О Борисе, разумеется, стоит говорить отдельно: Трепулис раскрывается как трагический артист огромной мощи. В созданном им персонаже сочетаются слабость человеческая и сила народная. Его ноша неподъемна, он не может простить себя и оттого не может жить. Его существование трудно назвать жизнью: «Достиг я высшей власти... Но счастья нет». Трепулис проживает эти слова Годунова от первого до последнего звука, во всю ширь, во всю глубину пушкинского слога, пропущенного через актерский организм. Потому смерть его (очень правдиво, несмотря на условность пластики, сыгранная), конечно, не избавление, но все же некий выход. Годунова она не пугает. Он выходит из созданного самим собой клубка зла туда, где, возможно, получится дышать.
Партнер Трепулиса на площадке — Повилас Будрис, пушкинский юродивый Николка. Святой, странный. Местами боишься его, местами — за него. Сцена, где «дети» травят несчастного Николку, вырастает из сцены, где уничтожают ангела (Вайдас Виллюс, в частности, Вергилий в «Божественной комедии» Някрошюса) и перьями набивают подушку; продолжается разговором с Борисом, где юродивый со слезами на глазах отказывается молиться за царя. Годунов снимает нелепую белую футболку, надетую поверх пальто, избавляясь от последних иллюзий о собственной духовной чистоте. Эта сцена не только Бориса избавляет от иллюзий, но и зрителей — от надежд. Потому что в том, кто придет ему на смену, тоже нет света и чистоты, а значит, все впустую.

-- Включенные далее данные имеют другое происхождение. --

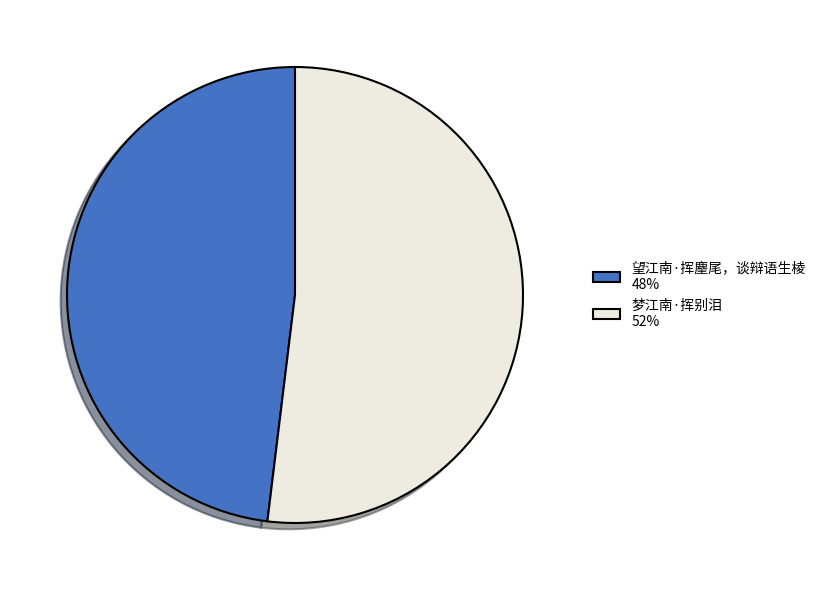

True or false: 梦江南·挥别泪 accounts for 52% of the total.

True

По сути, Мариус Репсис, Самозванец, играет молодого «гопника», бросающегося от стеснения к удальству. Марина (Эльжбета Латенайте) — ему под стать. Именно таких бездушных и эффектных до пошлости блондинок предпочитает грезящее властью жлобье. Но и в Гришке, как и в его продолжении — Самозванце, — есть нечто человеческое: мелькает теплота к Пимену (короткая, но гипнотическая работа Ремигиуса Вилкайтиса), страстное чувство к Марине — не просто плотское, истерическая горечь от потери друга (сцена с гибелью лошади). Однако все это не дает ему права брать на себя обязанности полубога, каким, вроде бы, должен являться правитель.
Пожалуй, трагедия в том, что эти обязанности не под силу никому. И хотя Трепулис играл Бога в «Книге Иова», его Годунов на Бога «не тянет». Как не тянет никто — разве что нечто божественное можно было бы как будто отыскать в народе. Но он (они?) это утратил, о чем напоминает горестный крик Ксении: «Братец, братец...», — звучащий еще долго после ее ухода. Звенящий то ли из-за сцены, то ли в сознании зрителей, когда народ, с Николкой вместе, наряжается в белое, взваливая на себя непосильную ношу ответственности за земное горе, — и вместе с тем делегирует эту ответственность нам, в зал. Некоторую интимность крупной, глобальной даже истории смуты и борьбы за власть придает то, что спектакль идет на литовском. Не получается цепляться за знакомый, местами покрытый библиотечной пылью и воспоминаниями о школе пушкинский текст. И история оживает, усиливая финальное чувство личной вины.
Удивительным образом горькой нотой «Борис Годунов» перекликается еще с одним хедлайнером «Сезона Станиславского» — спектаклем Льва Додина «Братья и сестры», вернее с его новой редакцией: в бедах народных виноваты не власть, не реформы, не некий абстрактный народ, а виноваты мы. Каждый из нас. И каждый по-своему.